Respected Madam/Sir,

In decades and decades of dedicated service to public sector bank, madam/ sir, can you tell me how many times Mr. Mathrubootham has broken any official rules and regulations or basic decency and ethics and morals of society?

Thousand times? Never.

Five hundred times? Your father is breaking rules 500 times.

Hundred times? How dare you?

Zero times? Whether you have heard of realistic expectation or not? This is India, not some Belgium-type country where total population is 43 and inside that 32 are policeman.

10-15 times? Absolutely correct.

In whole life, 10-15 times maximum, I have broken rules or done illegal shortcuts and all. Sometimes customer will come to bank and signature is not matching. But face is matching because I have seen same face since Jambuvan period. Please take the money.

Sometimes cashier will say, manager, customer is saying she has dropped passbook in the water and now requesting replacement passbook for free. For 25 minutes I am telling her, nothing free, please pay fees. Now she is saying she will not leave without passbook even if you call Prime Minister.

Rats since 1972

Then I will tell cashier, Mr. Joseph Joseph, have you seen inside stationery cupboard? Same family of rats living in that cupboard since 1972. If you go to High Court, they will say cupboard is now family property of rat, please vacate the building without fail. Do you know what rat family is eating for breakfast? Cheque book. Lunch? Passbook. Dinner? Customer feedback form. You please give replacement passbook quietly without other customer seeing.

Madam/ sir, you are thinking 100% I have made typing mistake in Joseph Joseph name. No. He is from Kottayam. First time we met I asked him, what is your name, he said Joseph. What is your father’s name, he said Joseph. What is your son’s name, also Joseph. I said whether ladies in your family are giving delivery in hospital or Xerox shop? But it is the culture.

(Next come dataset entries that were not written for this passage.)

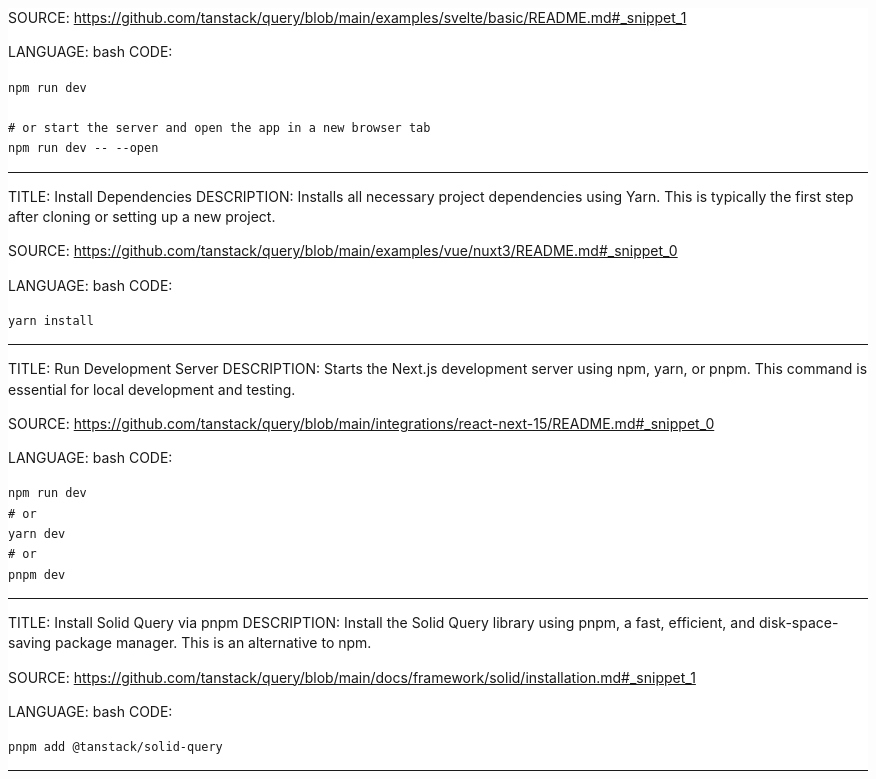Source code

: SOURCE: https://github.com/tanstack/query/blob/main/examples/svelte/basic/README.md#_snippet_1

LANGUAGE: bash
CODE:
```
npm run dev

# or start the server and open the app in a new browser tab
npm run dev -- --open
```

----------------------------------------

TITLE: Install Dependencies
DESCRIPTION: Installs all necessary project dependencies using Yarn. This is typically the first step after cloning or setting up a new project.

SOURCE: https://github.com/tanstack/query/blob/main/examples/vue/nuxt3/README.md#_snippet_0

LANGUAGE: bash
CODE:
```
yarn install
```

----------------------------------------

TITLE: Run Development Server
DESCRIPTION: Starts the Next.js development server using npm, yarn, or pnpm. This command is essential for local development and testing.

SOURCE: https://github.com/tanstack/query/blob/main/integrations/react-next-15/README.md#_snippet_0

LANGUAGE: bash
CODE:
```
npm run dev
# or
yarn dev
# or
pnpm dev
```

----------------------------------------

TITLE: Install Solid Query via pnpm
DESCRIPTION: Install the Solid Query library using pnpm, a fast, efficient, and disk-space-saving package manager. This is an alternative to npm.

SOURCE: https://github.com/tanstack/query/blob/main/docs/framework/solid/installation.md#_snippet_1

LANGUAGE: bash
CODE:
```
pnpm add @tanstack/solid-query
```

----------------------------------------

So what happened today? Suddenly I got one phone call from Mrs. M. She has gone to see brother family in Nagercoil. She said old man emergency danger! I said oh my god what happened in Nagercoil. She said health insurance has expired, I totally forgot. Please renew immediately.

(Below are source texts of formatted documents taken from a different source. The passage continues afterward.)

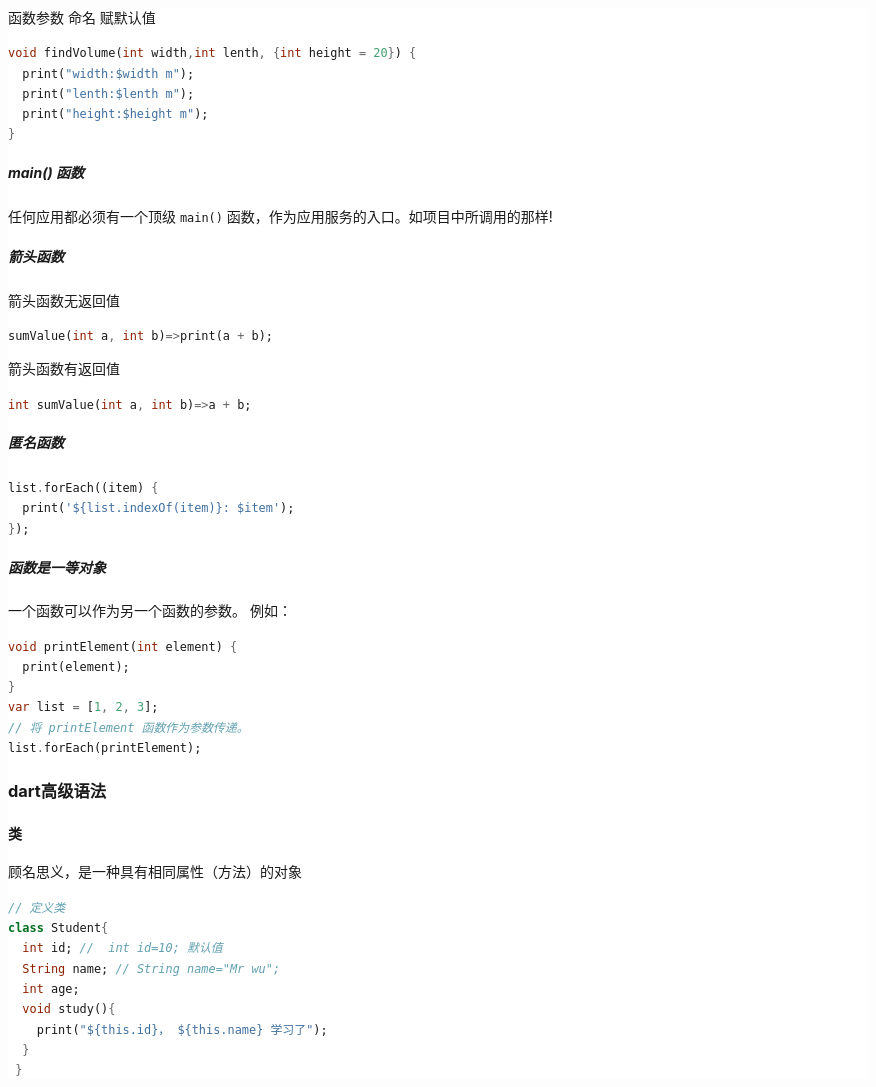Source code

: 
函数参数 命名 赋默认值

```dart
void findVolume(int width,int lenth, {int height = 20}) {
  print("width:$width m");
  print("lenth:$lenth m");
  print("height:$height m");
}
```

##### main() 函数

任何应用都必须有一个顶级 `main()` 函数，作为应用服务的入口。如项目中所调用的那样!

##### 箭头函数

箭头函数无返回值

```dart
sumValue(int a, int b)=>print(a + b);
```

箭头函数有返回值

```dart
int sumValue(int a, int b)=>a + b;
```

##### 匿名函数

```dart
list.forEach((item) {
  print('${list.indexOf(item)}: $item');
});
```

##### 函数是一等对象

一个函数可以作为另一个函数的参数。 例如：

```dart
void printElement(int element) {
  print(element);
}
var list = [1, 2, 3];
// 将 printElement 函数作为参数传递。
list.forEach(printElement);
```

### dart高级语法

#### 类

顾名思义，是一种具有相同属性（方法）的对象

```dart
// 定义类
class Student{
  int id; //  int id=10; 默认值
  String name; // String name="Mr wu";
  int age;
  void study(){
    print("${this.id}， ${this.name} 学习了");
  }
 }
```


[^特点]: 吸收js的优点，规避了js的弱类型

I said Kamalam what nonsense tension you are giving me? Imagine if I got heart attack and esteemed Hindu newspaper is publishing two-page cover story about Mathrubootham. Can you imagine humiliation when people are reading that Mr. Mathrubootham got heart attack during phone call for health insurance form?

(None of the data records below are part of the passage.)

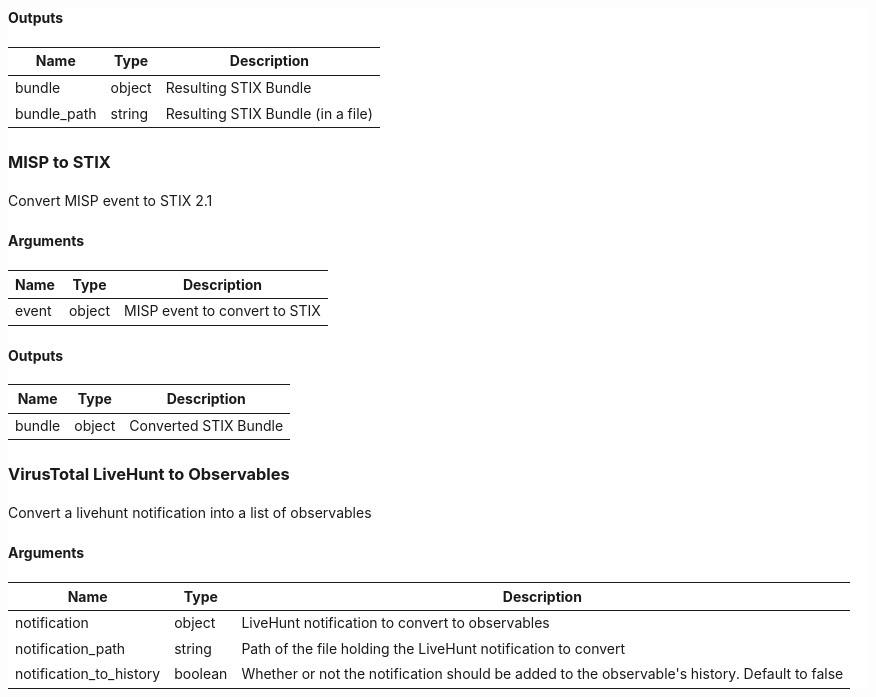 




#### Outputs
| Name      |  Type   |  Description  |
| --------- | ------- | --------------------------- |
| bundle | object | Resulting STIX Bundle |
| bundle_path | string | Resulting STIX Bundle (in a file) |







### MISP to STIX

Convert MISP event to STIX 2.1



#### Arguments

| Name      |  Type   |  Description  |
| --------- | ------- | --------------------------- |
| event | object | MISP event to convert to STIX |






#### Outputs
| Name      |  Type   |  Description  |
| --------- | ------- | --------------------------- |
| bundle | object | Converted STIX Bundle |







### VirusTotal LiveHunt to Observables

Convert a livehunt notification into a list of observables



#### Arguments

| Name      |  Type   |  Description  |
| --------- | ------- | --------------------------- |
| notification | object | LiveHunt notification to convert to observables |
| notification_path | string | Path of the file holding the LiveHunt notification to convert |
| notification_to_history | boolean | Whether or not the notification should be added to the observable's history. Default to false |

She said all the forms are in the drawer inside purple alamaari. Please submit immediately without fail. So I did all the work and madam/ sir, I noticed one very big problem. Paper is needing signature of Mrs. Mathrubootham. I called her and said, Kamalam, signature is needed, we will send after you return to Chennai.

She said whether you are Queen Elizabeth of honesty? Just put one sign for me and give off papers.

Madam/ sir, full tension is going through my body. How can I forge wife signature? What if computer is finding out automatically? What if it becomes police case? What if Hindu newspaper is doing two-page cover story about criminal Mathrubootham of Anna Nagar?

One hour I took tension in living room. One hour in balcony. Two hours I saw Guns of Navarone DVD for calming. Then I did one prayer and put her signature and took it to insurance office. One fellow in the counter looked at form for five minutes, then said, thank you uncle, all okay.

I said, thambi, please check all signatures? He said uncle, signature and all just one lollu jollu jujubi, who will give us money to give someone else insurance? Uncle, whether you have any experience in financial sector?

Madam/ sir, now I am going to see Guns of Navarone one more time.